What's Next: The company will release its first commercial product later this year and is working to have its platform integrated with major cloud-computing partners.

What: Payflows has developed an automated financial management platform.

Why: CFOs rely on a tangle of different systems to manage a company's internal finances. Payflows has developed a platform that aggregates and centralizes these systems into a central dashboard that makes tracking and oversight easier.

Funding: €25.0 million

Who: Co-founders are Pauline Glikman and Joseph Assouline, both formerly at Luko.
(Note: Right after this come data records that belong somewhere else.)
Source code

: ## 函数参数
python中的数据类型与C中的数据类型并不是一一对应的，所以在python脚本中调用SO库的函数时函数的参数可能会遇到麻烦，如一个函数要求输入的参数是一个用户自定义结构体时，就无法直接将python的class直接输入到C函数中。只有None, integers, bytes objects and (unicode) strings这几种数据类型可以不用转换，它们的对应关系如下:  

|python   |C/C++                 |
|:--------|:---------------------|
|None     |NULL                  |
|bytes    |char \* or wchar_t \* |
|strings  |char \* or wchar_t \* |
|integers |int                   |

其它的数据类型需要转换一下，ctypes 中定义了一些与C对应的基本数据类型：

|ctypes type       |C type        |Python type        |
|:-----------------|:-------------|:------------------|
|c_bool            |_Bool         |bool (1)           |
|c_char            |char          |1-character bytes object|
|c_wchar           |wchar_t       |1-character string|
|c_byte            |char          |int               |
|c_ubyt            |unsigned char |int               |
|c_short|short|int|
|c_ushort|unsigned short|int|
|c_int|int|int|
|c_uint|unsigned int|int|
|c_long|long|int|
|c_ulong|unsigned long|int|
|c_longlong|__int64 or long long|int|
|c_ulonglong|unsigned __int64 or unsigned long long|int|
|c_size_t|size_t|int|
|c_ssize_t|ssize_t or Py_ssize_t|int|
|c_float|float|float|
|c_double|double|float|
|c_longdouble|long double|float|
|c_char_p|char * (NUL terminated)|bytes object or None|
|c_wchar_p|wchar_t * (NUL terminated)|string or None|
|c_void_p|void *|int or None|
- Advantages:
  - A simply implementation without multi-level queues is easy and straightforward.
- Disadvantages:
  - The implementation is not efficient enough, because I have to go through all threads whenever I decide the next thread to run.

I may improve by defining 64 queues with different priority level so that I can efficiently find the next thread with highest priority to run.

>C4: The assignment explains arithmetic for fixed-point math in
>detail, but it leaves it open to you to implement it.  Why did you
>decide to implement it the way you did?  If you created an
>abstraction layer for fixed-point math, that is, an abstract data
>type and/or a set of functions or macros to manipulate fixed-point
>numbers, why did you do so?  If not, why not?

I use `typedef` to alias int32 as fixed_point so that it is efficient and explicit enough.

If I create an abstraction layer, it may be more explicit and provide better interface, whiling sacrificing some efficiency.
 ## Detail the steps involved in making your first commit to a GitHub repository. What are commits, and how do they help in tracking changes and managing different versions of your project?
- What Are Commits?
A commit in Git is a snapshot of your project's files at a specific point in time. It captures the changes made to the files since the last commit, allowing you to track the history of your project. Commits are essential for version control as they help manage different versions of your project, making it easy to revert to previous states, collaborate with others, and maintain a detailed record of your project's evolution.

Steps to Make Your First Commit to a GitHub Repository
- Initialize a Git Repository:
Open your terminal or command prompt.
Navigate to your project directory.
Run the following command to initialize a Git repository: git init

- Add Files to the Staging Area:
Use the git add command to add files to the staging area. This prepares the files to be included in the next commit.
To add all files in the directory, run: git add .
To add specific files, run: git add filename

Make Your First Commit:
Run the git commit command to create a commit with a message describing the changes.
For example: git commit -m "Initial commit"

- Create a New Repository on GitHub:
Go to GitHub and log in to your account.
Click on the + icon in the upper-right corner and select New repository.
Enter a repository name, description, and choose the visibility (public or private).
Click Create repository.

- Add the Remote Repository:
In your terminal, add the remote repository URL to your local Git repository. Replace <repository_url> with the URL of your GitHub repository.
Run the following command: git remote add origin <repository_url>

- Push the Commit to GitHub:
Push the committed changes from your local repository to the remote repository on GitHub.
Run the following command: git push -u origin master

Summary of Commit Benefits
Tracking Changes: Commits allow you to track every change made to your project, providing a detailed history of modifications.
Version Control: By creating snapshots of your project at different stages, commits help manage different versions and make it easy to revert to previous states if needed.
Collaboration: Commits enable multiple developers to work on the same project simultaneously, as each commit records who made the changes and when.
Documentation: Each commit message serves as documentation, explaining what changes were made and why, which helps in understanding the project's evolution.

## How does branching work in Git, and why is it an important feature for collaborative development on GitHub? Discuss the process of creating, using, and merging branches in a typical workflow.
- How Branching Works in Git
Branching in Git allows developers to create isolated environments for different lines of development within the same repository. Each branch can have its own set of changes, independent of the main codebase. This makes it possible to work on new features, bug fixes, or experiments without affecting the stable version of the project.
Investors: Balderton Capital, Headline, Ribbit Capital, 20VC, plus Business Angels including Angélique Elizé of Raise Sherpas, Guillaume Durao of Emblem VC, Alexandre Berriche of Fleet, and Salomon Aiach of Origins Fund.

What's Next: The company has earmarked the money for international expansion, including opening a UK office later this year and studying a possible move into the U.S. market.

Payflows co-founders Joseph Assouline and Pauline Glikman
Payflows co-founders Joseph Assouline and Pauline Glikman

What: BforeAI is a predictive cyber security solution that autonomously maps and predicts malicious software by analyzing internal and external data to detect anomalies.

Why: By identifying potential attacks and stopping them before they occur, the company wants to prevent damage which in turn saves clients money.

Funding: €15.0 million

Who: Founder and CEO is Luigi Lenguito

Investors: SYN Ventures, Partnership Fund for New York City, Karma Ventures, Karista, Addendum Capital

What's Next: The money will be used to expand R&D and expand into the U.S. market.